___ Material for this task ___
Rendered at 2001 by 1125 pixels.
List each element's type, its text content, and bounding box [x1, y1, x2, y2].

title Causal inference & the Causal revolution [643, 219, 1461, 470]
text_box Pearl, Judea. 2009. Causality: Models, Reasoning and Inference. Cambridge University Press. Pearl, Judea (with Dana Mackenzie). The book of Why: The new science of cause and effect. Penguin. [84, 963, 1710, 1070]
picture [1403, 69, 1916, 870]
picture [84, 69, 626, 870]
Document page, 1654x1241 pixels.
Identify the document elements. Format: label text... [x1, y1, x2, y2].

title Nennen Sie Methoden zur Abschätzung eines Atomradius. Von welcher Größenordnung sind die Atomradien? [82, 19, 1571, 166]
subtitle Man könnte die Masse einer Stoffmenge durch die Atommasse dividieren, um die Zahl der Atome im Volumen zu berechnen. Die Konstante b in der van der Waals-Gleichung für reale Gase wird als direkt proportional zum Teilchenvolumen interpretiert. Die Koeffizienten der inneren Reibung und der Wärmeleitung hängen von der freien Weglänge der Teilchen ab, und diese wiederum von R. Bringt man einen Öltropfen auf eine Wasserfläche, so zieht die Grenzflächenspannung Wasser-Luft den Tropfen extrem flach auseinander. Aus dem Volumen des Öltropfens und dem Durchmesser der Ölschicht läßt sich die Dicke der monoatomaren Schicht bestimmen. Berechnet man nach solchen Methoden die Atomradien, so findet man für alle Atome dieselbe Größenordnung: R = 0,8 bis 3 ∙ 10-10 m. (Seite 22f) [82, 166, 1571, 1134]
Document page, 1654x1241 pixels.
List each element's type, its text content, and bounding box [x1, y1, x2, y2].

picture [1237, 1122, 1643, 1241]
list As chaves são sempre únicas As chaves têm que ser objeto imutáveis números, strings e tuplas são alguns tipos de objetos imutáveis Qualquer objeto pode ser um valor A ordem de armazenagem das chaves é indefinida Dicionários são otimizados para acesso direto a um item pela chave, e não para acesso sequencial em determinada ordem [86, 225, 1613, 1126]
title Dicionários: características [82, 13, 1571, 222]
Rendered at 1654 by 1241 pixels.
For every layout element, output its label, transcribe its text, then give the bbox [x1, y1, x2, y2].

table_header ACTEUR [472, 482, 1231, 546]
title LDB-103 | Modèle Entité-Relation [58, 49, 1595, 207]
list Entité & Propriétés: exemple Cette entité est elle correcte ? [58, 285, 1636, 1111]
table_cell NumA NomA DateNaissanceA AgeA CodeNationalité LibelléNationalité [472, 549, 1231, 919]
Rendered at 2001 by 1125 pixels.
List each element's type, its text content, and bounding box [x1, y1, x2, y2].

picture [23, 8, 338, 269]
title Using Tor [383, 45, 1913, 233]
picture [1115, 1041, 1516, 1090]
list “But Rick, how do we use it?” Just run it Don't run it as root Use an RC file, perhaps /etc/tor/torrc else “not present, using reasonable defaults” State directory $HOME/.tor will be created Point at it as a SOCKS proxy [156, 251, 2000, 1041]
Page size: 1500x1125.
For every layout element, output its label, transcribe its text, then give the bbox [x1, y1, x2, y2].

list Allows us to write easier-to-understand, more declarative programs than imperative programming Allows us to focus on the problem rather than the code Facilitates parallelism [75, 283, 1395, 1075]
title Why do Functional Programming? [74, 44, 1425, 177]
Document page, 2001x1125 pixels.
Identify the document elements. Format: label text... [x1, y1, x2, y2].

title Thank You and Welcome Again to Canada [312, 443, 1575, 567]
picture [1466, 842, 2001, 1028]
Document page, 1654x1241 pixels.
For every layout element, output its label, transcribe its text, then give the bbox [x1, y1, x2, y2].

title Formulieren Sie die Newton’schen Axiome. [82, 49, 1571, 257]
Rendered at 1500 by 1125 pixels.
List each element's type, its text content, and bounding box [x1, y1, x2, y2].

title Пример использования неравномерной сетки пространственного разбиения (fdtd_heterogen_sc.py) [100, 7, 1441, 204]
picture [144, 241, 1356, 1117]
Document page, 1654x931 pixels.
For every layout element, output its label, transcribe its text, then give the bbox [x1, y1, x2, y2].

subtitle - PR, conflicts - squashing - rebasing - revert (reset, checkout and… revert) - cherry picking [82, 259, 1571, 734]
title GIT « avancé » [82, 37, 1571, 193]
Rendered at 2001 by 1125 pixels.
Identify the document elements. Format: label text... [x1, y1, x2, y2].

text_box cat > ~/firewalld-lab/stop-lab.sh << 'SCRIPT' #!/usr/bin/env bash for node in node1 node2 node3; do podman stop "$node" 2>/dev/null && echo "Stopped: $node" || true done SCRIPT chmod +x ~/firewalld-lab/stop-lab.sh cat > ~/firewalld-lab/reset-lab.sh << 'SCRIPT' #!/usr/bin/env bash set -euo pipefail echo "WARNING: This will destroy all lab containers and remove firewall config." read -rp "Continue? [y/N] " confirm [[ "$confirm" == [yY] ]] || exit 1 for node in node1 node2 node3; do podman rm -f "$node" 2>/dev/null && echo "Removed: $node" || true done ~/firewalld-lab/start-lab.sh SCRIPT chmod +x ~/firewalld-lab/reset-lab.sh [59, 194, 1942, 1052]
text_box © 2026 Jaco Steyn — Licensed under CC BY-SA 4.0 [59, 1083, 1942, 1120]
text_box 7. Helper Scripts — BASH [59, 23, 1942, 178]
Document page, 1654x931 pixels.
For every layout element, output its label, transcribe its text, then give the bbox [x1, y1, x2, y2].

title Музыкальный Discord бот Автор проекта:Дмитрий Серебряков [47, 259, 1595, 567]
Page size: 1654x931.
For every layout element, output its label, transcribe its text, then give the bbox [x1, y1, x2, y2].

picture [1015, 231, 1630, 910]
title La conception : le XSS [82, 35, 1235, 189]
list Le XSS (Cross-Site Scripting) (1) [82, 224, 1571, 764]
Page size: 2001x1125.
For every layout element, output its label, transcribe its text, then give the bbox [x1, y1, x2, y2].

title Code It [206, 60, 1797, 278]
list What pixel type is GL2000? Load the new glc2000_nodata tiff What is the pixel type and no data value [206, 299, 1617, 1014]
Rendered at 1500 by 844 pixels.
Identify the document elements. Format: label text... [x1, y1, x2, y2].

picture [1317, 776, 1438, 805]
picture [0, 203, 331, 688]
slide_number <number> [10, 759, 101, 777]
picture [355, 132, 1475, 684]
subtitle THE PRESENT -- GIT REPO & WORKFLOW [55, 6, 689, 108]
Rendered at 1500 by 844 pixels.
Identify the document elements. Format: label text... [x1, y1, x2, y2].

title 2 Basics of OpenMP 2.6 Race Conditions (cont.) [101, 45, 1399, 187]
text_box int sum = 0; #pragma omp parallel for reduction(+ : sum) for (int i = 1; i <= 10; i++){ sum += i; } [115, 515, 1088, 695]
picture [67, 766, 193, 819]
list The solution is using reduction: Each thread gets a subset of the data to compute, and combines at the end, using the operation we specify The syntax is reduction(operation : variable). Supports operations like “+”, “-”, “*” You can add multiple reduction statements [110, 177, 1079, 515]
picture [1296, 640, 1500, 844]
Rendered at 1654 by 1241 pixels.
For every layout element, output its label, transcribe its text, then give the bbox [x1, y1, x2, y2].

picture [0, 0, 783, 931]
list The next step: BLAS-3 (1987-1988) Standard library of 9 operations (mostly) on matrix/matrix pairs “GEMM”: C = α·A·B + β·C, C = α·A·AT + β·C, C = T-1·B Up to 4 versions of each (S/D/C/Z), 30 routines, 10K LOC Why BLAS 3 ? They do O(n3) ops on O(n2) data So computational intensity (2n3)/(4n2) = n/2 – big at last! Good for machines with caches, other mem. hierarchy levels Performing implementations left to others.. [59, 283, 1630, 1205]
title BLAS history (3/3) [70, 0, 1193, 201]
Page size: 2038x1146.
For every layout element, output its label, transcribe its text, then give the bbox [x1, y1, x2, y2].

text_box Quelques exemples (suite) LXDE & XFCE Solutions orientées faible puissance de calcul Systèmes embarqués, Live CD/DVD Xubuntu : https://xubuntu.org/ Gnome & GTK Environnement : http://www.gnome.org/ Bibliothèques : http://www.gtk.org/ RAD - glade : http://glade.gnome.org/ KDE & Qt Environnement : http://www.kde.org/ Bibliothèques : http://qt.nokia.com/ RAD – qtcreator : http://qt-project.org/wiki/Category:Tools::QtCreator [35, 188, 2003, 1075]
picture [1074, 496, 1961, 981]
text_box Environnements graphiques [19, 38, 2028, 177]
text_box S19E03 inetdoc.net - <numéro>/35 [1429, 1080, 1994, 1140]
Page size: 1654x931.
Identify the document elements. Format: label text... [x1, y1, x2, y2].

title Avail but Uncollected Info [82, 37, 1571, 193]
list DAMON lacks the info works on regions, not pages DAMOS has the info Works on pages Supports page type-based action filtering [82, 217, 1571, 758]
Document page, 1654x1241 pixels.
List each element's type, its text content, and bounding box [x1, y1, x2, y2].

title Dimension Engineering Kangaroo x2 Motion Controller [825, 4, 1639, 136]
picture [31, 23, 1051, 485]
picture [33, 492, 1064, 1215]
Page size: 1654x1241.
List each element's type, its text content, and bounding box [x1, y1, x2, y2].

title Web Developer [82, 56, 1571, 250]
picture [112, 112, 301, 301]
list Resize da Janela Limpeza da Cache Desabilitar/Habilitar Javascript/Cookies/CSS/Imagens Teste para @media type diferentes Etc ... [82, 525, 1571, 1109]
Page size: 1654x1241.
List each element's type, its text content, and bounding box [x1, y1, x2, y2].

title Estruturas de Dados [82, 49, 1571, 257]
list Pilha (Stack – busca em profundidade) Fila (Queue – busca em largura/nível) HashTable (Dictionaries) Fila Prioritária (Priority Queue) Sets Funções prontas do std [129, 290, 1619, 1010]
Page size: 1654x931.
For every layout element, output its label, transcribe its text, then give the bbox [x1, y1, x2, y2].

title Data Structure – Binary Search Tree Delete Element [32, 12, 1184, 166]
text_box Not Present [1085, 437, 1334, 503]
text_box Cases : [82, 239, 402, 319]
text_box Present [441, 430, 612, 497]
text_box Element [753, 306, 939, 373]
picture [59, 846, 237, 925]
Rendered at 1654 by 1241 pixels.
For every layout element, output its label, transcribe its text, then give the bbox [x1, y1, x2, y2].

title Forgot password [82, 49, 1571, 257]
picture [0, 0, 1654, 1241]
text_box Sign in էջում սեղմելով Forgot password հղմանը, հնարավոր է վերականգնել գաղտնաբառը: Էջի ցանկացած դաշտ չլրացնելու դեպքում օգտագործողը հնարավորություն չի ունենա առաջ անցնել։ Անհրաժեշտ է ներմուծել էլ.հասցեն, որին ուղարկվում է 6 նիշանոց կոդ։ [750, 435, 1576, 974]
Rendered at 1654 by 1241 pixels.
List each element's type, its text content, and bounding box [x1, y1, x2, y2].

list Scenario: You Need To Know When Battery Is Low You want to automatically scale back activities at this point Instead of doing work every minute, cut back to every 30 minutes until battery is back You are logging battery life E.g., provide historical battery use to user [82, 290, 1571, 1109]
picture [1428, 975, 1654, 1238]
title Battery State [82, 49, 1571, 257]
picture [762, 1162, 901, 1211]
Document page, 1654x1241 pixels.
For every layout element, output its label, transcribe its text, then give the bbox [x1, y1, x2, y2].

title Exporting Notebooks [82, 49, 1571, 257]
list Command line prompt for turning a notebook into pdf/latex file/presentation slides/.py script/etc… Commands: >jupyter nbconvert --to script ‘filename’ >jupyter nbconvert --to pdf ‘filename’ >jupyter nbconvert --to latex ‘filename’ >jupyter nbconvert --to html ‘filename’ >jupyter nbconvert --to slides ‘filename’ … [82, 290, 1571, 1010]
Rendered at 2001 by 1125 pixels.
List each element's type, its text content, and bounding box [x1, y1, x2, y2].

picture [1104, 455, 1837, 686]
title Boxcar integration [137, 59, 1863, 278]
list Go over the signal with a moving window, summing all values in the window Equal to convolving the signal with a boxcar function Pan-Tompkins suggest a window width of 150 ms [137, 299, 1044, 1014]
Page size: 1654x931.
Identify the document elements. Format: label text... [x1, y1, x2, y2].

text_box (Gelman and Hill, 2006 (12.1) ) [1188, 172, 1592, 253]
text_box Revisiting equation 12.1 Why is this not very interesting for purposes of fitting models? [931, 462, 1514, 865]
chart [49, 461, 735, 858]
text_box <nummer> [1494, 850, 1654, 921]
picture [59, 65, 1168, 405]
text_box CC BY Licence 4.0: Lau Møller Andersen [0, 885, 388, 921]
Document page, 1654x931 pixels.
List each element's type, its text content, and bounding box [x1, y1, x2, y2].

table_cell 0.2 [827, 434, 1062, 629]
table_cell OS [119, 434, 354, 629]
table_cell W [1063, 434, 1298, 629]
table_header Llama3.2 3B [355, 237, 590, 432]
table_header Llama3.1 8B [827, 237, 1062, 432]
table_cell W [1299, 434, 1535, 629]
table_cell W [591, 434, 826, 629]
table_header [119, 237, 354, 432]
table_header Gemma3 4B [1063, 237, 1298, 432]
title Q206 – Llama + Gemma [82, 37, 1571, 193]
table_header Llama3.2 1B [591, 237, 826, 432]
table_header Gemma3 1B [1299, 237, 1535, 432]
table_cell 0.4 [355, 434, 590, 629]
___
Copy word for word the lines starting at the first line of the rows above and ending at the line that contains "text_box Pearl, Judea.", both included.

## [Written solution]
Rendered at 2001 by 1125 pixels.
List each element's type, its text content, and bounding box [x1, y1, x2, y2].

title Causal inference & the Causal revolution [643, 219, 1461, 470]
text_box Pearl, Judea. 2009. Causality: Models, Reasoning and Inference. Cambridge University Press. Pearl, Judea (with Dana Mackenzie). The book of Why: The new science of cause and effect. Penguin. [84, 963, 1710, 1070]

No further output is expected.